A biodegradable polymer, which is widely used as a raw material for the scaffold, includes polyglycolic acid (PGA), poly(L-lactic acid) (PLLA), poly(D,L-lactic acid) (PDLLA), poly(lactic-co-glycolic acid) copolymer (PLGA), poly(ε-caprolactone) (PCL), polyamino acid, polyanhydride, polyorthoester and their copolymers. However, only PGA, PLLA and PLGA have been approved from the U.S. Food & Drug Administration as biodegradable polymers, which may be used on human bodies. Further, they are used as raw materials for biodegradable porous polymer scaffolds for regeneration within human bodies.

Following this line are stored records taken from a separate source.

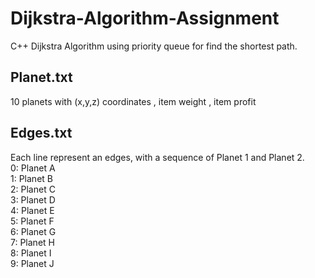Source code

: # Dijkstra-Algorithm-Assignment
C++ 
Dijkstra Algorithm using priority queue for find the shortest path.

## Planet.txt
10 planets with (x,y,z) coordinates , item weight , item profit
## Edges.txt
Each line represent an edges, with a sequence of Planet 1 and Planet 2. \
0: Planet A \
1: Planet B \
2: Planet C \
3: Planet D \
4: Planet E \
5: Planet F \
6: Planet G \
7: Planet H \
8: Planet I \
9: Planet J 

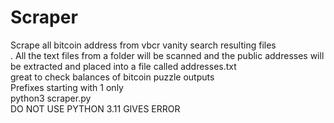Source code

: # Scraper
Scrape all bitcoin address from vbcr vanity search resulting files<br>.
All the text files from a folder will be scanned and the public addresses will be extracted and placed into a file called addresses.txt <br>
great to check balances of bitcoin puzzle outputs<br>
Prefixes starting with 1 only<br>
python3 scraper.py<br>
DO NOT USE PYTHON 3.11 GIVES ERROR<br>
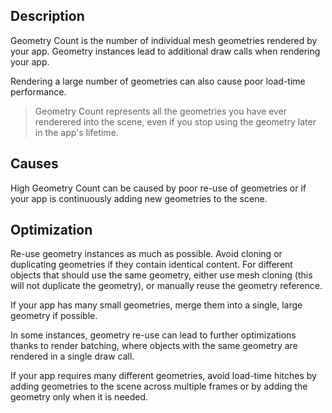 ## Description
Geometry Count is the number of individual mesh geometries rendered by your app. Geometry instances lead to additional draw calls when rendering your app. 

Rendering a large number of geometries can also cause poor load-time performance.

> Geometry Count represents all the geometries you have ever renderered into the scene, even if you stop using the geometry later in the app's lifetime.

## Causes
High Geometry Count can be caused by poor re-use of geometries or if your app is continuously adding new geometries to the scene.

## Optimization
Re-use geometry instances as much as possible. Avoid cloning or duplicating geometries if they contain identical content. For different objects that should use the same geometry, either use mesh cloning (this will not duplicate the geometry), or manually reuse the geometry reference.

If your app has many small geometries, merge them into a single, large geometry if possible.

In some instances, geometry re-use can lead to further optimizations thanks to render batching, where objects with the same geometry are rendered in a single draw call.

If your app requires many different geometries, avoid load-time hitches by adding geometries to the scene across multiple frames or by adding the geometry only when it is needed.
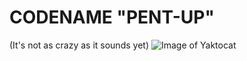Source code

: # CODENAME "PENT-UP"
(It's not as crazy as it sounds yet)
![Image of Yaktocat](https://github.com/wellwhy/pent-up/blob/master/pntup.gif?raw=true)
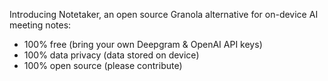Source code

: Introducing Notetaker, an open source Granola alternative for on-device AI meeting notes:

- 100% free (bring your own Deepgram & OpenAI API keys)
- 100% data privacy (data stored on device)
- 100% open source (please contribute)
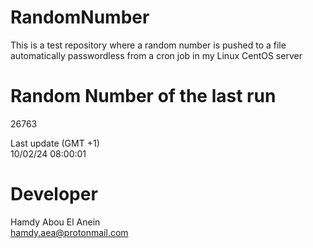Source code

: # RandomNumber    
This is a test repository where a random number is pushed to a file automatically passwordless from a cron job in my Linux CentOS server    
# Random Number of the last run   
26763
      
Last update (GMT +1)    
10/02/24 08:00:01
# Developer    
Hamdy Abou El Anein   
hamdy.aea@protonmail.com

Recently, various attempts were made to prepare a polymer having a porous structure through techniques such as: solvent-casting and particulate-leaching technique (see A. G. Mikos et al., Polymer, 35, 1068, 1994) wherein a single crystal NaCl is mixed, dried and dissolved in water; gas foaming technique (see L. D. Harris et al., Journal of Biomedical Materials Research, 42, 396, 1998) wherein a polymer is inflated by using CO2 gas; fiber extrusion and fabric forming process (see K. T. Paige et al., Tissue Engineering, 1, 97, 1995) wherein a polymer fiber is formed as a non-woven fabric to make a polymer mesh; thermally induced phase separation technique (see C. Schugens et al., Journal of Biomedical Materials Research, 30, 449, 1996) wherein a solvent contained in the polymer solution is immersed in a non-solvent to produce porosity; and emulsion freeze-drying method (see K. Whang et al., Polymer, 36, 837, 1995) wherein a polymer solution is mixed with water to form an emulsion, which is then frozen with liquid nitrogen and freeze-dried.
However, with the conventional methods, it is not easy to control the pore size of the scaffold. Further, the surface area and porosity of the resultant polymer scaffolds are comparatively low and the open structures are not formed well between the pores. In addition, they are disadvantageous in that there are occurrences of closed pores on the surface of the scaffolds, the process is comparatively complicated, the gas or toxic substance is secreted during the preparation of scaffolds, and there are remains of salt in the scaffolds.